Google Bans Crypto Mining Extensions from It’s Web Store

If you’ve visited the Chrome web store sometimes during this past few months, you have probably noticed a rise in certain browser extensions related to cryptocurrency mining.

Some of these crypto mining extension apps promise to make you money in the form of cryptocurrency if you install them on your browser.

But that’s far from the truth.

Although that may be true in some rare cases, many of these cryptocurrency mining extensions available on the Google Chrome web store we’re intentionally tricking their users’ to use their computing power to secretly mine cryptocurrency for themselves.

This is a process known as ”crypto-jacking” where cybercriminals utilize to install a malicious JavaScript mining code on a victim’s computer device without their consent.

Monero, a profitable coin to mine

Monero XMR miningMonero (or XMR) is one of the popular privacy-focused cryptocurrencies (and in many cases, the only one) used by these web extension developers, and it’s for a good reason, Monero is considered among the most profitable cryptocurrencies to mine.

The dark web cryptocurrency Monero was designed by its core developers to be ASIC (application-specific integrated circuit)-resistant, meaning it’s not possible for big mining corporations to speed up the mining process using special mining equipment such as ASIC mining hardware.

Considering that the Bitcoin mining difficulty has increased in the recent years, which means now miners who want to mine profitably will have to invest in crypto mining-dedicated hardware such as ASICs to increase their ROI and profits.

However, ASIC machinery is usually expensive and energy-intensive, and is generally used specifically by large mining corporations to speed up the mining process and increase cryptocurrency mining profits.

And generally speaking, cryptocurrencies that don’t use ASIC-resistant mining algorithm are usually more decentralized, meaning they are easier to manipulate by a few entities.

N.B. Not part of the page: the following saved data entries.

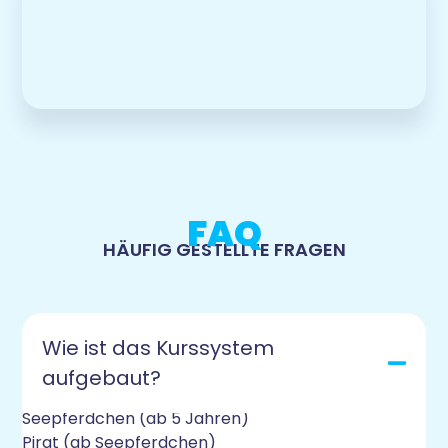
FAQ
HÄUFIG GESTELLTE FRAGEN
Wie ist das Kurssystem
aufgebaut?
Delfin (ab 3,5 Jahren)
Seepferdchen (ab 5 Jahren)
Pirat (ab Seepferdchen)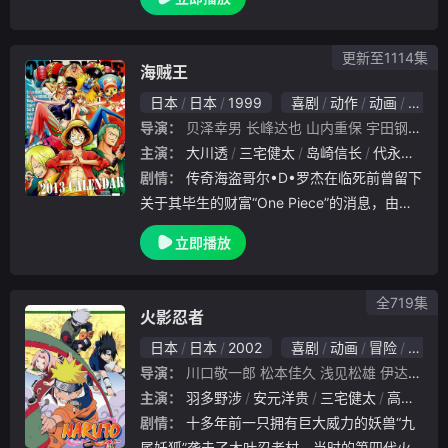
跟魔法才能的四叶草魔导书的尤诺，另一位魔
法值为零但却意外获得黑色五叶草的魔法书的
亚斯塔
更新至1114集
海贼王
日本
日本
1999
喜剧
动作
动画
奇幻
导演：
贝泽幸男
长峰达也
山内重保
宇田钢之助
主演：
大川透
三宅健太
岛崎信长
代永翼
雪
剧情：
传奇海盗哥尔•D•罗杰在临死前曾留下
关于其毕生的财富“One Piece”的消息，由此
引得群雄并起，众海盗们为了这笔传说中的巨
立即播放
额财富展开争夺，各种势力、政权不断交替，
整个世界进入了动荡混乱的“大海贼时
全719集
火影忍者
日本
日本
2002
喜剧
动画
冒险
日本
导演：
川口敬一郎
松本佳久
浅见松雄
伊达勇登
主演：
羽多野涉
安元洋贵
三宅健太
高濑右光
剧情：
十多年前一只拥有巨大威力的妖兽“九
尾妖狐”袭击了木叶忍者村，当时的第四代火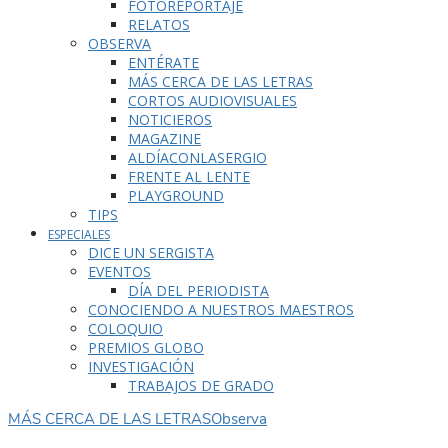
FOTOREPORTAJE
RELATOS
OBSERVA
ENTÉRATE
MÁS CERCA DE LAS LETRAS
CORTOS AUDIOVISUALES
NOTICIEROS
MAGAZINE
ALDÍACONLASERGIO
FRENTE AL LENTE
PLAYGROUND
TIPS
ESPECIALES
DICE UN SERGISTA
EVENTOS
DÍA DEL PERIODISTA
CONOCIENDO A NUESTROS MAESTROS
COLOQUIO
PREMIOS GLOBO
INVESTIGACIÓN
TRABAJOS DE GRADO
MÁS CERCA DE LAS LETRAS
Observa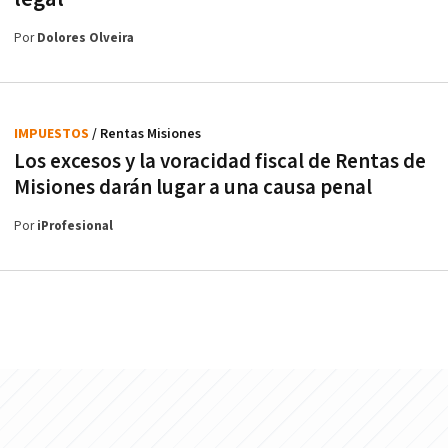
Por
Dolores Olveira
IMPUESTOS
/ Rentas Misiones
Los excesos y la voracidad fiscal de Rentas de
Misiones darán lugar a una causa penal
Por
iProfesional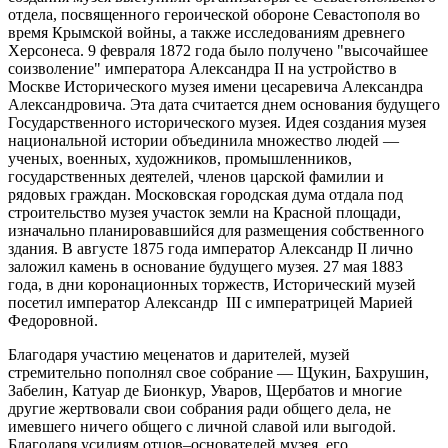
отдела, посвященного героической обороне Севастополя во
время Крымской войны, а также исследованиям древнего
Херсонеса. 9 февраля 1872 года было получено "высочайшее
соизволение" императора Александра II на устройство в
Москве Исторического музея имени цесаревича Александра
Александровича. Эта дата считается днем основания будущего
Государственного исторического музея. Идея создания музея
национальной истории объединила множество людей —
ученых, военных, художников, промышленников,
государственных деятелей, членов царской фамилии и
рядовых граждан. Московская городская дума отдала под
строительство музея участок земли на Красной площади,
изначально планировавшийся для размещения собственного
здания. В августе 1875 года император Александр II лично
заложил камень в основание будущего музея. 27 мая 1883
года, в дни коронационных торжеств, Исторический музей
посетил император Александр III с императрицей Марией
Федоровной.
Благодаря участию меценатов и дарителей, музей
стремительно пополнял свое собрание — Щукин, Бахрушин,
Забелин, Катуар де Бионкур, Уваров, Щербатов и многие
другие жертвовали свои собрания ради общего дела, не
имевшего ничего общего с личной славой или выгодой.
Благодаря усилиям отцов–основателей музея, его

But what makes Monero so attractive to cybercriminals is the fact that it can be mined using regular computing CPU/GPU power without the need to purchase expensive and energy-consuming crypto mining-dedicated equipment.

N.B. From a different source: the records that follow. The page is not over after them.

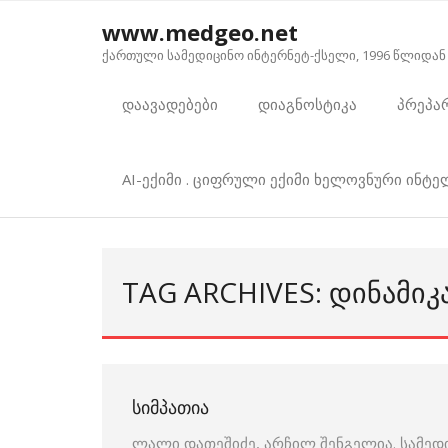
Skip
www.medgeo.net
to
ქართული სამედიცინო ინტერნეტ-ქსელი, 1996 წლიდან
content
დაავადებები
დიაგნოსტიკა
პრეპა
AI-ექიმი . ციფრული ექიმი ხელოვნური ინტ
TAG ARCHIVES: ᲓᲘᲜᲐᲛᲘᲙ
ᲡᲘᲛᲞᲐᲗᲘᲐ
ლალი დათეშიძე, არჩილ შენგელია. სამედ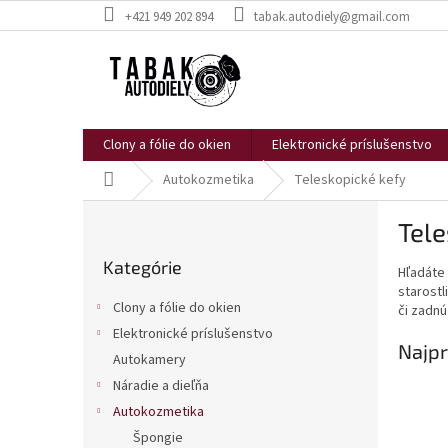
Prejsť
+421 949 202 894
tabak.autodiely@gmail.com
na
obsah
Clony a fólie do okien
Elektronické príslušenstvo
Domov
Autokozmetika
Teleskopické kefy
B
Tele
o
Preskočiť
č
Kategórie
kategórie
Hľadáte
n
starostl
ý
Clony a fólie do okien
či zadnú
p
Elektronické príslušenstvo
a
Najpr
Autokamery
n
e
Náradie a dieľňa
l
Autokozmetika
Špongie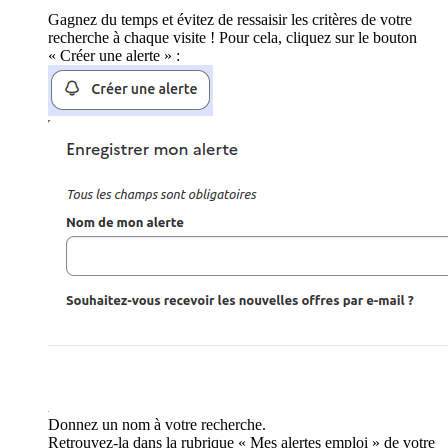
Gagnez du temps et évitez de ressaisir les critères de votre
recherche à chaque visite ! Pour cela, cliquez sur le bouton
« Créer une alerte » :
Donnez un nom à votre recherche.
Retrouvez-la dans la rubrique « Mes alertes emploi » de votre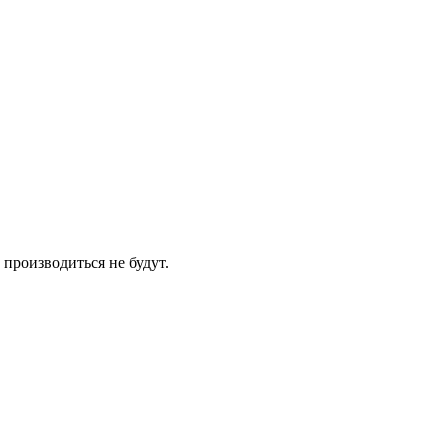
 производиться не будут.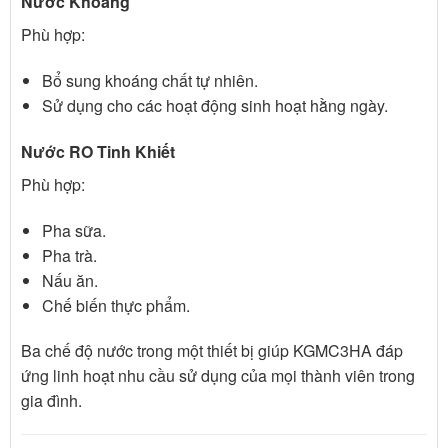
Nước Khoáng
Phù hợp:
Bổ sung khoáng chất tự nhiên.
Sử dụng cho các hoạt động sinh hoạt hằng ngày.
Nước RO Tinh Khiết
Phù hợp:
Pha sữa.
Pha trà.
Nấu ăn.
Chế biến thực phẩm.
Ba chế độ nước trong một thiết bị giúp KGMC3HA đáp
ứng linh hoạt nhu cầu sử dụng của mọi thành viên trong
gia đình.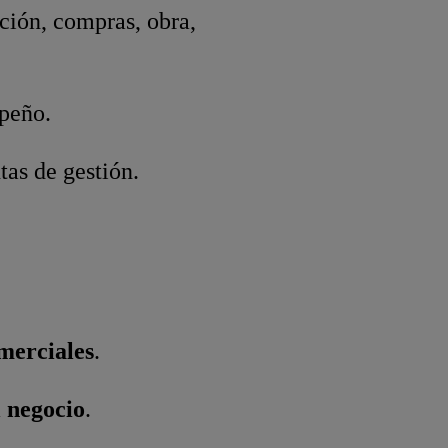
ción, compras, obra,
mpeño.
as de gestión.
merciales
.
l negocio
.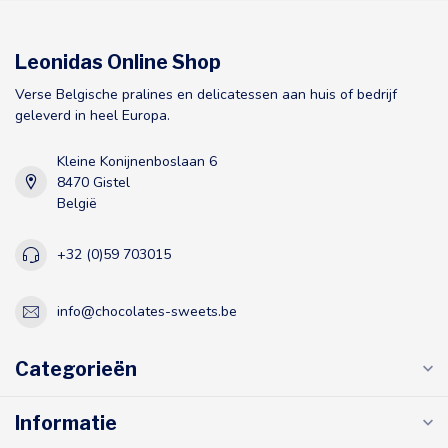
Leonidas Online Shop
Verse Belgische pralines en delicatessen aan huis of bedrijf
geleverd in heel Europa.
Kleine Konijnenboslaan 6
8470 Gistel
België
+32 (0)59 703015
info@chocolates-sweets.be
Categorieën
Informatie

In other words, even the most basic laptop or even a smartphone can be exploited and used to mine the ASIC-resistant and profitable Monero. For this reason, cybercriminals create this JavaScript malicious mining software to hijack your computer and turn it into a zombie mining cryptocurrencies for cybercriminals without your consent.

Google no longer accepting mining extensions

Due to the rise of cryptojacking, and malicious hackers embedding malicious JavaScript code into websites, apps, and now, Chrome web extensions — Google has decided to ban all browser extensions related to cryptocurrency mining.

Google has announced that suspicious web browser extensions related to cryptocurrency mining will be removed from its Chrome web store.

For one thing, this decision was largely due to the increase of mining extensions in the Chrome web store purposely designed to deploy users computer processing power to mine cryptocurrency without them knowing about it.

Many online users who have been infected by this JavaScript malicious mining code probably have no idea about this, but this secret crypto mining process usually tends to slow down users computers.

*Pro tip: If you’ve recently noticed that your computer is getting sluggish, then it’s probably infected. Check this miner block website just in case.

Google has announced in a statement that 90% of chrome extensions related to cryptocurrency mining failed to comply with Google’s Chrome web store policies.

As has been noted above, many of these web browser extensions that claimed to help their users mine cryptocurrencies and make money with their devices we’re actually tricking users into giving up their computer processing power to these cybercriminals.

In a statement released yesterday, Google has outlined the reasons behind the decision to ban these type of web extensions.

There has been a rise in malicious extensions that appear to provide useful functionality on the surface, while embedding hidden cryptocurrency mining scripts that run in the background without the user’s consent. These mining scripts often consume significant CPU resources, and can severely impact system performance and power consumption.

If you went to the Chrome web store right now, you won’t find as many web browser extensions related to cryptocurrency mining as it was before the Google ban.

Is this a good decision?

Google’s decision to ban cryptocurrency-related chrome extensions that trick users into installing the app to mine cryptocurrencies without their consent is an overall good decision, the safety and security of users is a top priority of Google.

Since the recent boom of the cryptocurrency markets, malicious web developers have taken this opportunity to create malicious crypto mining software to target unsuspected users and infect their computer devices, which of course is not an ethical thing.

However, many online users who were aware of this fact we’re in favor of this somewhat-innovative approach of sacrificing a piece of their CPU computing power in exchange for an ad-free web browsing experience.

For the most part, this decision was for the benefit of protecting users safety and security as it’s always a good practice to provide users with the protection necessary against all types of cybercriminals circulating the web.